» CONSIGNES DE TRAVAIL:
(a) Dans l'article sur le trader amateur, pourquoi Harouna Traoré rentre-t-il chez lui vers midi ? Répondez en une à trois phrases.
(b) Relevez toutes les sommes exprimées en euros dans l'article sur le trader amateur.
(c) Poursuivez l'article sur le trader amateur à la suite de sa dernière phrase.

══ TEXTE ══

Bourse : un trader amateur engage des milliards d'euros… sans déclencher d'alerte

Harouna Traoré, 41 ans, a pris des positions pour un total de 6,5 milliards de dollars alors que son compte, ouvert chez le courtier Valbury, était limité à 20 000 euros.

Un trader à la bourse de Francfort (Allemagne), le 6 avril 2018.
Un trader à la bourse de Francfort (Allemagne), le 6 avril 2018. (RALPH ORLOWSKI / REUTERS)

C'est une histoire un peu folle. Un trader français, qui agissait pour son propre compte, a pris une position cumulée de 6,5 milliards de dollars (5,6 milliards d'euros). Problème : son compte, ouvert chez le courtier britannique Valbury, était limité à 20 000 euros et aucune alerte ne s'est déclenchée, dix ans après l'affaire Jérôme Kerviel.

Les faits se sont produits le 29 juin 2017. Ce jour-là, Harouna Traoré, qui commençait tout juste sa carrière de trader après avoir fini une formation de huit semaines, prend d'abord de mauvaises positions. Selon l'agence Reuters, son compte affiche alors une perte de 2,4 millions d'euros. Il parvient ensuite à se refaire et termine la journée sur un gain de 13,6 millions de dollars. A la fin de la journée, son solde créditeur est de près de 11 millions de dollars pour une exposition cumulée de 6,5 milliards de dollars, selon des relevés de trading consultés par Reuters.

"J'ai pensé que ma vie était finie"

Comment en est-il arrivé là ? Dans un document transmis à la justice qu'a pu obtenir Reuters, il raconte avoir commencé ce matin-là à trader chez Krechendo, une société qui offre des formations de trading. Aux alentours de midi, il clôture ses positions et décide de rentrer chez lui afin de s'entraîner sur une version en simulation de la plateforme de trading X Trader de Valbury, avant de réaliser que ses ordres, et sa perte de plus d'un million d'euros sur cette plateforme, étaient bien réels. "J'ai pensé que ma vie était finie. Je me suis dit : 'comment je vais faire pour rembourser tout ça ?'" a expliqué Harouna Traoré à Reuters. Il décide alors de continuer à trader dans ce qui s'est avéré être une tentative réussie pour combler ses pertes.

═══
══ DOCUMENTS FOURNIS ══

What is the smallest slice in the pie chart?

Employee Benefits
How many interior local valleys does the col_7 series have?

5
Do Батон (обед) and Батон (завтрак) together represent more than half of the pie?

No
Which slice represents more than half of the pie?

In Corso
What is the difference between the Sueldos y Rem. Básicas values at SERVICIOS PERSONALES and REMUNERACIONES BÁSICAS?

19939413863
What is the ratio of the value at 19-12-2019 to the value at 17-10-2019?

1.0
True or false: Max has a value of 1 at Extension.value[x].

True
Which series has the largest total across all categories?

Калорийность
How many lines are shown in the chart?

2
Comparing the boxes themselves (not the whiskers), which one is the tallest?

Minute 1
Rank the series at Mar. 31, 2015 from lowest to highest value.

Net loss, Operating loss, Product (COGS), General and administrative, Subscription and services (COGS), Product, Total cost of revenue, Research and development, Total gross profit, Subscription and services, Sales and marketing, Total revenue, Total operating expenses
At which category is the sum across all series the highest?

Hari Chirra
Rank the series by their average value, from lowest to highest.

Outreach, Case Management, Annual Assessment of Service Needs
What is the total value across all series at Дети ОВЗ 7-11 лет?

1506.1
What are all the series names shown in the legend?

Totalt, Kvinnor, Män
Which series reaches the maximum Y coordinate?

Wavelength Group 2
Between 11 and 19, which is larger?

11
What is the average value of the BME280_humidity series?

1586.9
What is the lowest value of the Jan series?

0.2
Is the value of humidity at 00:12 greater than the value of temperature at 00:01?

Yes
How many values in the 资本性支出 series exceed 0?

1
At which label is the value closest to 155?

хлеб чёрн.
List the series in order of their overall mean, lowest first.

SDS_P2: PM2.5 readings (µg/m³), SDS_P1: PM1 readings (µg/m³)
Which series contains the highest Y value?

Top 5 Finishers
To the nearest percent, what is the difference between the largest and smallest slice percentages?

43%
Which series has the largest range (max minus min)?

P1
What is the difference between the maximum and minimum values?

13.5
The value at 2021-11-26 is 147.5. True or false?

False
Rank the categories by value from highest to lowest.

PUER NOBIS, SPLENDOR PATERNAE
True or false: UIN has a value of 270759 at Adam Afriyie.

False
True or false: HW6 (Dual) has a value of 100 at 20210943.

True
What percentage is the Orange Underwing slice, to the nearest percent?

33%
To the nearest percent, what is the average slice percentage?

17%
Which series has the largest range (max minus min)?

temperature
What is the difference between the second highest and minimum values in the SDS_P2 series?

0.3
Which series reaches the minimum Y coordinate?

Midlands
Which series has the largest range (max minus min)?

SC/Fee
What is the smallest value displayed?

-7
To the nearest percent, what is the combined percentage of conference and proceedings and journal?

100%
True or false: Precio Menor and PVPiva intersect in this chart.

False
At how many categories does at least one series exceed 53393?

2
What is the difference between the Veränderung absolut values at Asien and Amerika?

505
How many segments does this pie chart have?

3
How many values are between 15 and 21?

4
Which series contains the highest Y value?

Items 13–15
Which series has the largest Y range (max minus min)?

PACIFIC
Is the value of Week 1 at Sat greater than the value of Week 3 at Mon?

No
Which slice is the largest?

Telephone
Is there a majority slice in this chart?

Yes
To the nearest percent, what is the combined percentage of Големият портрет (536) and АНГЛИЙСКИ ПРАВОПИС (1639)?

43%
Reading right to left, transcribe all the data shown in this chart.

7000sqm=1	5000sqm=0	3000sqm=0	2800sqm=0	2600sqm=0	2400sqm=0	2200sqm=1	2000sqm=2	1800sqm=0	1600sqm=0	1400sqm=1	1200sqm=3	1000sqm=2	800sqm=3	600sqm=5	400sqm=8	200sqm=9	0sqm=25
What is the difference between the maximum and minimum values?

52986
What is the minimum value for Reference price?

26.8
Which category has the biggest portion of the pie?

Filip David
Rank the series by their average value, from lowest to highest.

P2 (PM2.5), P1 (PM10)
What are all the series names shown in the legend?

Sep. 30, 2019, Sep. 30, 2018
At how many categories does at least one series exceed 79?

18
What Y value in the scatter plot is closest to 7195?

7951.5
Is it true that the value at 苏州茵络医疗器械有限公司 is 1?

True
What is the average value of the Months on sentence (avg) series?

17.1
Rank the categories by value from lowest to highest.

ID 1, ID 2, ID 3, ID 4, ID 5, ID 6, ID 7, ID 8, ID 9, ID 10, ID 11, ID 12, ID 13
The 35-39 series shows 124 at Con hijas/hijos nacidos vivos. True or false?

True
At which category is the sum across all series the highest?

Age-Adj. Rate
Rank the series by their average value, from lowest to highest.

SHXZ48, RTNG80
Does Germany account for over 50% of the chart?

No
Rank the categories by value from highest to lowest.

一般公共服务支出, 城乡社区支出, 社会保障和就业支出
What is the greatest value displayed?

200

═══

» RÉPONSES PAR ENTRÉE:
(a) Vers midi, après avoir clôturé ses positions, il rentre chez lui pour s'entraîner sur une version en simulation de la plateforme de trading X Trader de Valbury.

(b)
- 20 000 euros
- 5,6 milliards d'euros
- 2,4 millions d'euros
- plus d'un million d'euros

(c)
Une version à laquelle ne croit pas Valbury. En juillet, le courtier annonce à Harouna Traoré avoir ouvert une "enquête officielle" et gelé son compte. Trois semaines plus tard, le broker conclut que le trader a agi en violation du contrat qui les lie, annule les transactions et gèle le versement des gains réalisés par Harouna Traoré lors de sa folle journée. Selon un courriel envoyé par Valbury à Harouna Traoré, le trader français disposait d'un compte de 20 000 euros avec une limite de 10 contrats par jour. Le 10 janvier 2018, Harouna Traoré assigne en justice Valbury devant le tribunal de grande instance de Pontoise pour récupérer ses gains.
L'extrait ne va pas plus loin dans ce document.